In an earlier life ,I made some Flintstone boxes.
A friend of mine has a saw mill set up and he called me one day and said he was cutting some cedar logs and I might want to scavenge the scrap pile. So i went out and picked up some of the slab wood, cedar and maple. He lets his log set in the yard 2 years before he saws them. 
So I made some boxes out of the slabs. They were quite popular ,made a lot of them, they were used as ash urines, receipe boxes, nix-nax boxes, etc.

Herb
I did post this here someplace on a quick post, but not in the Show-N-Tell


----------



## Gaffboat (Mar 11, 2012)

Nifty! The wooden hinges and latches are very cool.


----------



## kp91 (Sep 10, 2004)

the dark reddish one is awesome, appealing shape and great color.

Great Job!


----------



## Herb Stoops (Aug 28, 2012)

The Reddish one is that Georgian Cherry by General finishes, gel stain, with water base Poly over it. The lady that ordered that one matched her furniture color. 
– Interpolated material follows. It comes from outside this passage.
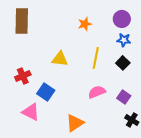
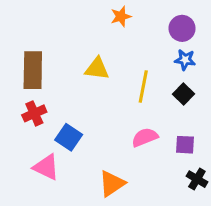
brown rectangle: (22, 21) -> (33, 70), moved
orange star: (85, 24) -> (121, 16), moved
yellow triangle: (60, 59) -> (97, 69), moved
purple square: (124, 97) -> (185, 145), turned -32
The dark tan one is General/ Prairie Wheat gel stain with the Poly finish over. 

The rest are just clear poly.

Herb


----------



## jw2170 (Jan 24, 2008)

Hi Herb.

not sure what this is, " they were used as ash urines...". Spell checker issue?


----------



## Keith Hodges (Apr 30, 2013)

James, I'm pretty sure he meant ash urns, for human, or pet ashes.


----------



## MT Stringer (Aug 15, 2012)

Good job, Herb. Those look really nice.


----------



## Herb Stoops (Aug 28, 2012)

James, Kieth is right, some people keep the ashes of their loved ones ,and beloved pets around instead of interning them at a mortuary. They are usually in a plastic box which they keep in the wooden box and they have a brass plate made and attached to the box.
I probably gave away 30 or more before of these boxes before the requests ended. They went all over the US and Even a Lady from U.K. took one home with her.
Herb


----------



## firstmuller (Aug 28, 2014)

They sure look nice.
Allen


----------



## papasombre (Sep 22, 2011)

Amazing, Herb. As usual.


----------



## old55 (Aug 11, 2013)

They look great Herb.


----------



## Stick486 (Jan 4, 2013)

how about the how side of the how on the hinges Herb...


----------



## RainMan 2.0 (May 6, 2014)

Nice work, really unique looking Herb


----------



## bcfunburst (Jan 14, 2012)

Beautiful stuff, Herb! I love the look. My favorite is the dark red box! Very well done! Thanks for sharing your projects in photos.


----------